Смеясь: Одному коллеге по работе на днях сделала ксерокопии, и он поблагодарил меня: «Это – почти как Рождество… но только без семейной ссоры».
— У вас коллектив дружный?
— Да. Но коллеги по работе – не замена семье. По тридцать лет работая в одной и той же школе, мы близко знакомы друг с другом, встречаемся в выходные. Но стоит человеку выйти на пенсию, как о нем тут же забывают, и он сам уже и не показывается к нам, и не пишет, не звонит.
…Сестра пригласила меня в гости, чтобы я Рождество не провела одна. Мы родом из Рейнланда, они с мужем живут в Бонне, но после воссоединения Германии они купили участок на Мекленбургише Зенплатте. Обширный, романтичный, с выходом к озеру. В гэдээровские времена там базировались советские войска. После их ухода участки продали, их в основном купили люди с Запада. Местные не любили советских военных – те перегораживали им доступ к озеру. Людей с Запада, сменивших войска, точно так же не любят, среди прочего по той же причине. Сестра с мужем, построив дом, постарались наладить контакт с местным населением. Звали на шашлыки и так далее. Но местные вели себя сдержанно, игнорировали их приглашения. Молодежи в тех краях практически нет, есть одно старшее поколение. А помоложе которые все же живут, – отпетые нацисты. Когда сестра с мужем выйдут на пенсию, они переберутся туда насовсем. Как они будут жить в этой глуши, тем более, если вдруг заболеют, неизвестно, инфраструктуры нет никакой.
…Кроме того, я никак не возьму в толк, как они могли приобрести участок напротив бывшего концентрационного лагеря. Пепел сожженных сваливали в озеро, а они в нем купаются! На ночь на территории мемориала через озеро включают свет, и мемориал перед тобой как на ладони.

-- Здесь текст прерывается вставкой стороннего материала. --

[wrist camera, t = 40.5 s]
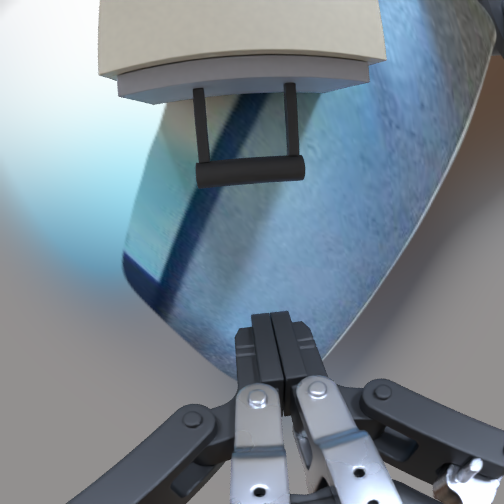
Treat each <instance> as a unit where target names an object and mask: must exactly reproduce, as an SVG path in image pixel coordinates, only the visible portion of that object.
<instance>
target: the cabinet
mask: <svg viewBox="0 0 504 504" xmlns="http://www.w3.org/2000/svg"><path fill="white" fill-rule="evenodd" d="M249 54H300V55H318V56H321V57H332V58H342V59H351V60H358V61H365V62H368V66H369V65H372V64H375V63H379V62H383V61H386V60H387V59H386V50H385V42H384V34H383V27H382V21H381V15H380V9H379V4H378V0H100V6H99V26H98V70H99V75H100V76H103V77H107V78H110V79H113V80H115V81H117V75H120V74H124V73H128V72H132V71H136V70H140V69H145V68H150V67H155V66H156V65H161V64H166V63H172V62H178V61H185V60H192V59H200V58H209V57H219V56H231V55H249Z"/></svg>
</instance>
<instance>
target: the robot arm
mask: <svg viewBox="0 0 504 504" xmlns="http://www.w3.org/2000/svg"><path fill="white" fill-rule="evenodd" d="M502 10H503V14H504V0H503V2H502ZM251 321H252V327H247V328H239V330H238V332H237V334H236V336H235V348H236V365H237V380H238V390H237V393H236V395H235V396H234V398H233V399H232V400H230V401H229V402H228V403H226V404H224V405H222V406H219V407H216V408H212V409H209V408H208V407H206V406H203V405H200V404H189V405H185V406H183V407H181V408H180V409H178V410H177V411H176V412H175V413H174V414H173V415H172V416H170V417H169V418H168V419H167V420H166V421H165V422H164V423H163V424H162V425H161V426H159V428H157V429H156V430H155V431H154V432H153V433H152V434H151V435H150V436H149V437H147V438H146V439H145V440H144V441H143V442H141V443H140V444H139V445H138V446H137V447H136V448H135V449H133V450H132V451H131V452H130V453H129V454H128V455H126V456H125V457H124V458H123V459H122V460H120V461H119V462H118V463H117V464H116V465H114V466H113V467H112V468H111V469H110V470H108V471H107V472H106V473H105V474H103V475H102V476H101V477H100V478H99V479H97V480H96V481H95V482H94V483H92V484H91V485H90V486H88V487H87V488H86V489H85V490H83V491H82V492H81V493H79V494H78V495H77V496H75V497H74V498H73V499H71V500H70V501H69V502H67V503H66V504H186V503H187V502H188V501H189V500H190V499H191V498H192V497H193V496H194V495H195V494H196V493H197V492H198V491H199V490H200V489H201V488H202V487H203V486H204V485H205V484H206V483H207V482H208V480H210V478H211V477H212V476H213V475H214V474H215V473H216V472H217V471H218V470H219V469H220V467H221V466H222V465H223V464H224V463H225V461H227V460H230V459H231V484H230V486H231V487H230V504H492V501H493V499H494V497H495V494H496V491H497V489H498V487H499V484H500V481H501V479H502V477H503V476H504V431H503V430H501V429H498V428H496V427H493V426H491V425H488V424H486V423H483V422H481V421H478V420H476V419H474V418H471V417H469V416H467V415H464V414H462V413H460V412H457V411H455V410H453V409H451V408H448V407H446V406H444V405H441V404H439V403H437V402H435V401H433V400H431V399H428V398H426V397H424V396H422V395H420V394H418V393H415V392H413V391H411V390H409V389H407V388H405V387H403V386H401V385H399V384H396V383H395V382H392V381H390V380H387V379H375V380H372V381H370V382H369V383H367V384H366V385H365V387H364V388H349V387H343V386H340V385H337V384H336V383H335V382H334V381H333V380H332V379H330V378H329V377H328V375H327V373H326V370H325V368H324V365H323V362H322V359H321V357H320V354H319V351H318V349H317V347H316V343H315V341H314V339H313V335H312V333H311V330H310V328H309V327H308V326H306V325H305V324H304V323H303V322H302V321H300V322H292V321H291V318H290V315H289V312H288V311H280V312H271V313H270V315H269V313H263V314H253V315H251ZM283 412H284V416H290V415H291V417H292V422H293V435H294V438H295V442H296V445H297V448H298V451H299V454H300V458H301V461H302V464H303V467H304V470H305V475H306V484H307V488H308V492H309V494H307V495H300V494H299V495H298V494H290V493H289V482H288V470H287V459H286V451H285V449H284V442H283V441H284V440H283V429H282V419H281V417H282V416H283ZM383 461H384V462H386V463H388V464H390V465H392V466H394V467H396V468H398V469H400V470H402V471H404V472H406V473H408V474H410V475H412V476H414V477H416V478H418V479H420V480H423V481H425V482H427V483H429V484H432V485H433V496H434V498H435V499H438V500H439V501H438V500H435V499H433V498H431V497H429V496H427V495H425V494H423V493H420V492H419V491H417V490H415V489H413V488H411V487H409V486H407V485H406V484H404V483H402V482H399V481H396V480H393V479H391V477H390V475H389V473H388V471H387V469H386V467H385V465H384V462H383ZM440 501H441V502H440Z"/></svg>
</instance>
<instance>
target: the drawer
mask: <svg viewBox="0 0 504 504" xmlns="http://www.w3.org/2000/svg"><path fill="white" fill-rule="evenodd" d="M368 82H369V68H368V62H365V61H358V60H351V59H342V58H332V57H321V56H318V55H300V54H249V55H231V56H219V57H209V58H200V59H192V60H185V61H178V62H172V63H166V64H161V65H156V66H155V67H150V68H145V69H140V70H136V71H132V72H128V73H124V74H120V75H117V84H118V96H119V97H123V98H127V99H132V100H136V101H141V102H145V103H149V104H153V105H155V104H160V103H167V102H173V101H179V100H186V99H193V103H194V115H195V126H196V137H197V148H198V158H199V163H196V181H197V186H198V188H199V189H202V188H211V187H221V186H231V185H242V184H254V183H268V182H283V181H300V180H304V177H305V163H304V159H303V157H302V155H299V136H298V115H297V98H296V92H309V93H326V92H330V91H334V90H338V89H342V88H346V87H350V86H355V85H359V84H364V83H368ZM272 92H284V104H285V121H286V140H287V155H286V156H267V157H252V158H239V159H228V160H218V161H210V152H209V142H208V130H207V118H206V106H205V97H211V96H221V95H232V94H247V93H272Z"/></svg>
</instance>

…Одним летом я погостила у них несколько дней, пару раз я ездила на мемориал на велосипеде – он хорошо обустроен. Можно посетить жилье надзирателей, целыми семьями проживавших по соседству с лагерем. Их поселение было отгорожено от собственно лагеря стеной, но находилось выше, на горке, которую насыпали специально, чтобы можно было обозревать плац и контролировать его. С этого возвышения его видели сами надзиратели, их жены и дети – они росли с этим ужасом, для них он был обыденностью. Вся деревня работала на концентрационный лагерь, а после войны советские военные соорудили в нем лагерь для политических заключенных. Чтобы их не сравнивали с национал-социалистами, прежнее назначение лагеря не обсуждали, а работу на него населению в упрек не ставили.
…В начале девяностых предприняли попытку простимулировать развитие экономики в этой деревне. Бургомистр дал разрешение разместить на территории лагеря супермаркет. Евреи-старички, в детстве пережившие лагерь, ныне проживающие в США, узнали о супермаркете и подняли шум. Во избежание скандала от открытия супермаркета отказались. Пустующее здание разрушается, а могло бы ведь использоваться для каких-нибудь мероприятий, направленных на сохранение памяти о лагере и погибших в нем.
В самом мемориале тюремные камеры предложили оформить странам, из которых были родом жертвы лагеря. Сложилась пестрая картинка, наглядно иллюстрирующая отношение к жертвам в каждой отдельной стране. Сестра утверждает, что много думала о лагере и для себя определила свою позицию, но мне от него все же не по себе.